- [Travail à réaliser] Pourriez-vous recopier tout ce qui va de « Par Jean-Pierre Mbelu, analyste » jusqu'à « Vigilance oblige ! » dans le texte sur la francophonie, en renommant « capitalisme sauvage » en « libéralisme débridé » ?

Par Jean-Pierre Mbelu, analyste politique.
Il arrive que la réalité nous soumette à un difficile désapprentissage auxquels résistent des cœurs et des esprits « mangés » par certains dogmes et esclaves des « missionnaires » du capitalisme sauvage. Dans un monde de plus en plus polycentré, la résistance de l’ancien bloc de l’Ouest contre le multilatéralisme peut se cacher sous la rhétorique sur la francophonie, la défense des « valeurs démocratiques » et les droits de l’homme. Vigilance oblige !
Au mois de juin 2012, nous publiions un article intitulé « La RD Congo et la francophonie. La France d’un François à un autre ». Cet article commentait, entre autres, un extrait d’une interview de l’épouse de François Mitterrand accordée à Hernando Calvo Ospina, un journaliste colombien réfugié en France, le 28 octobre 2008. Dans cette interview intitulée « Danielle Mitterrand : La démocratie n’existe ni aux USA, ni en France », l’épouse de François Mitterrand confie ceci au journaliste : « Mai 1981 fut un mois de grande activité, car c’était la préparation de l’arrivée au pouvoir de François. J’essayais d’apporter tout ce qu’il y a de meilleur en moi, pour que ces rêves d’avoir une société socialiste, quoique à l’européenne, deviennent réalité. Mais bien vite, j’ai commencé à voir que cette France juste et équitable ne pouvait pas s’établir. Alors je lui demandais à François : Pourquoi maintenant que tu en as le pouvoir ne fais-tu pas ce que tu avais offert ? Il me répondait qu’il n’avait pas le pouvoir d’affronter la Banque mondiale, le capitalisme, le néolibéralisme. Qu’il avait gagné un gouvernement mais non pas le pouvoir. » Et voici ce que Danielle Mitterrand a appris du passage de son époux à la présidence française : « J’appris ainsi, dit-elle, que d’être le gouvernement, être président ne sert pas à grand-chose dans ces sociétés sujettes, soumises au capitalisme. » Dans notre article susmentionné, nous défendions l’hypothèse selon laquelle, d’un François Mitterrand à François Hollande, rien ou presque rien n’avait changé.
Notre hypothèse partait des faits de l’expérience quotidienne et de deux sources suffisamment documentées historiquement. Il s’agissait du livre de Christophe Deloire et Christophe Dubois intitulé « Circus politicus » (Paris, Albin Michel, 2012) et de celui du philosophe français Alain Badiou intitulé « Sarkozy : pire que prévu. Les autres : prévoir le pire » (Paris, Lignes, 2012). (De plus en plus, les Français déchantent après l’élection du « président normal ». Il va bientôt signer le traiter européen sur l’équilibre budgétaire. Il ne saura rien faire contre la troïka (la Banque centrele européenne, la Commission européenne et le FMI.)

- [Entrées fournies]
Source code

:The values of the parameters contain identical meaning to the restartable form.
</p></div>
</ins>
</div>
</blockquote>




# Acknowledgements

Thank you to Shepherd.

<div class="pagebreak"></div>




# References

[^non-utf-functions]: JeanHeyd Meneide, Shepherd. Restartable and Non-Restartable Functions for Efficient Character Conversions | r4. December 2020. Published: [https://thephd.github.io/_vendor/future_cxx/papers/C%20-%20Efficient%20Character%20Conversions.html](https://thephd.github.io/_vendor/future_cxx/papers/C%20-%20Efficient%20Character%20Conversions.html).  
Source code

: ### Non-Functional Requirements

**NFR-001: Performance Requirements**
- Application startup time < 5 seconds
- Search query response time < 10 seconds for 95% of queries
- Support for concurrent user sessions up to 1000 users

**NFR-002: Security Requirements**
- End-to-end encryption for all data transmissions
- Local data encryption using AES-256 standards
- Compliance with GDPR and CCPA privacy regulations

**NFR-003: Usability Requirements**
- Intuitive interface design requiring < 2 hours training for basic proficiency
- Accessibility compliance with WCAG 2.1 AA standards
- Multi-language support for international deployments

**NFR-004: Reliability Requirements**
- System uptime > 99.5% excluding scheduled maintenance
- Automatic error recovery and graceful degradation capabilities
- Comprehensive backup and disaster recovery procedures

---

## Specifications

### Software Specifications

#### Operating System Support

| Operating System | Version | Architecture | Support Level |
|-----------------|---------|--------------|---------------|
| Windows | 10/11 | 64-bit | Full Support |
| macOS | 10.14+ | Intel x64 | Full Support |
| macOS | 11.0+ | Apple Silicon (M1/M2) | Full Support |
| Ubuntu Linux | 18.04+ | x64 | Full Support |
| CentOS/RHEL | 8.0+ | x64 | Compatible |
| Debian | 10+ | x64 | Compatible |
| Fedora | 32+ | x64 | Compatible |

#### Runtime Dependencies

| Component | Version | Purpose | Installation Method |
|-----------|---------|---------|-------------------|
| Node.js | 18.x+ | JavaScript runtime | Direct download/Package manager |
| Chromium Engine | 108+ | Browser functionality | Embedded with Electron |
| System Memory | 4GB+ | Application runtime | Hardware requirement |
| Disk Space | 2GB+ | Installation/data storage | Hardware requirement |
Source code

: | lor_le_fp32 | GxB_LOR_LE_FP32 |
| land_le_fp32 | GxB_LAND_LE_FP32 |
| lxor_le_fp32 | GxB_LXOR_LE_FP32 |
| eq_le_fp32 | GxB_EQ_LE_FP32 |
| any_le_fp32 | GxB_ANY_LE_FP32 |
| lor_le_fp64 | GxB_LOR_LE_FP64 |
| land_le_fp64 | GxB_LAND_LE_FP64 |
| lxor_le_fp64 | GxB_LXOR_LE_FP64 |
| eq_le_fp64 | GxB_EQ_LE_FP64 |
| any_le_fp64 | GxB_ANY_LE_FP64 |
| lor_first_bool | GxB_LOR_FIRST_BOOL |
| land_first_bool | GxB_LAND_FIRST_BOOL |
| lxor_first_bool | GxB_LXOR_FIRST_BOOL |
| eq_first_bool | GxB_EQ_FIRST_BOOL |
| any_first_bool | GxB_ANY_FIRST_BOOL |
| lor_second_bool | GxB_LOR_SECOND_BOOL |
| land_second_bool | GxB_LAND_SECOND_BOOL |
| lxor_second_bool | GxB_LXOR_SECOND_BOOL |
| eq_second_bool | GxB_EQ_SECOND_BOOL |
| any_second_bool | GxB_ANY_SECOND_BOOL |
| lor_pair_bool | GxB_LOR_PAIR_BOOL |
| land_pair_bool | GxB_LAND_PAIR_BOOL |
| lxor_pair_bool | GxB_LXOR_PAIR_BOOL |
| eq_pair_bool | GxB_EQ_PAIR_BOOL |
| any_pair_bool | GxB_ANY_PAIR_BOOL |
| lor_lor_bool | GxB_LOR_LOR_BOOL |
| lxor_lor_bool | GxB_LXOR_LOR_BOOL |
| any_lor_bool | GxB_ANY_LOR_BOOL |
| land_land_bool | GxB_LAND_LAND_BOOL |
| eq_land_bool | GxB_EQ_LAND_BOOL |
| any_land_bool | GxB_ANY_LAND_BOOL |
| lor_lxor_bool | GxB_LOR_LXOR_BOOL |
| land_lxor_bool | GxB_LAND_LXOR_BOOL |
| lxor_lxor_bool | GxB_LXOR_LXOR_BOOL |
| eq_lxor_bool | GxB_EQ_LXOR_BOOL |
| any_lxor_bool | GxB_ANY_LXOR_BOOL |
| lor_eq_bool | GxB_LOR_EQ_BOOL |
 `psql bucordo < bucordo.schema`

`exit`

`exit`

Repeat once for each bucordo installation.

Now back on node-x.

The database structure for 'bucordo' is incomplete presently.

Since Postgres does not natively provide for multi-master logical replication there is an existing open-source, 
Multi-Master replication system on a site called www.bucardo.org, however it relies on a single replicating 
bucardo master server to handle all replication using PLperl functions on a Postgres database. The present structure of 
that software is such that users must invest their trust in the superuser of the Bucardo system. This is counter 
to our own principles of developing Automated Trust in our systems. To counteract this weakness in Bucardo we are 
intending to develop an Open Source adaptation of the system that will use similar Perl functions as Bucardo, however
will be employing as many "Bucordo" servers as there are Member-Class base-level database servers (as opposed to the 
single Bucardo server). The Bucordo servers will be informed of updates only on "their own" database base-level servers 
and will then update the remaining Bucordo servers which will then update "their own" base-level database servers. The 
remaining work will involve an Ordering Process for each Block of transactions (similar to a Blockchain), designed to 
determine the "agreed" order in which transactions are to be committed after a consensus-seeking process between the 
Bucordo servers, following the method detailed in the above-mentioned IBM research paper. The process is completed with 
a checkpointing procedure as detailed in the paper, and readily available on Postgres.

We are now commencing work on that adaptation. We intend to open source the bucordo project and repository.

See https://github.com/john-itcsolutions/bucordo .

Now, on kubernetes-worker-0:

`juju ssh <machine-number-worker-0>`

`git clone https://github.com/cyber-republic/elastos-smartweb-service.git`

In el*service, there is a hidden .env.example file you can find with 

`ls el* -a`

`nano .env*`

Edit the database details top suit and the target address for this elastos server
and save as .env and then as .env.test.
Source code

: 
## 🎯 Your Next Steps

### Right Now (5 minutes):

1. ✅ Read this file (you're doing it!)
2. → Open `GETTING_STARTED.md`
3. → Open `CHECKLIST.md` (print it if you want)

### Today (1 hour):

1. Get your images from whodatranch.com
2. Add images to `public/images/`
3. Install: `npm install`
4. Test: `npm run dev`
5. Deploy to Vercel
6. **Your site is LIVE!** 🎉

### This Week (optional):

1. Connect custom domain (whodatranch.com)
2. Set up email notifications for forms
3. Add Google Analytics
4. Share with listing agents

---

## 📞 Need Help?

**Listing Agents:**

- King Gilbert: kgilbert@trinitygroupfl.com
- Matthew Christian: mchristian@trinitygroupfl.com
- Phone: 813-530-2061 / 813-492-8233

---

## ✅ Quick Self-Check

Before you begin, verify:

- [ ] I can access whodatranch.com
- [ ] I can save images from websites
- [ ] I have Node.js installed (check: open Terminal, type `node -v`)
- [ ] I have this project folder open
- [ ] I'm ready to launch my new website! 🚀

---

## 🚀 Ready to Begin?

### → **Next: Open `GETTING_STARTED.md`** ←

- [Réponse]
Par Jean-Pierre Mbelu, analyste politique.
Il arrive que la réalité nous soumette à un difficile désapprentissage auxquels résistent des cœurs et des esprits « mangés » par certains dogmes et esclaves des « missionnaires » du libéralisme débridé. Dans un monde de plus en plus polycentré, la résistance de l’ancien bloc de l’Ouest contre le multilatéralisme peut se cacher sous la rhétorique sur la francophonie, la défense des « valeurs démocratiques » et les droits de l’homme. Vigilance oblige !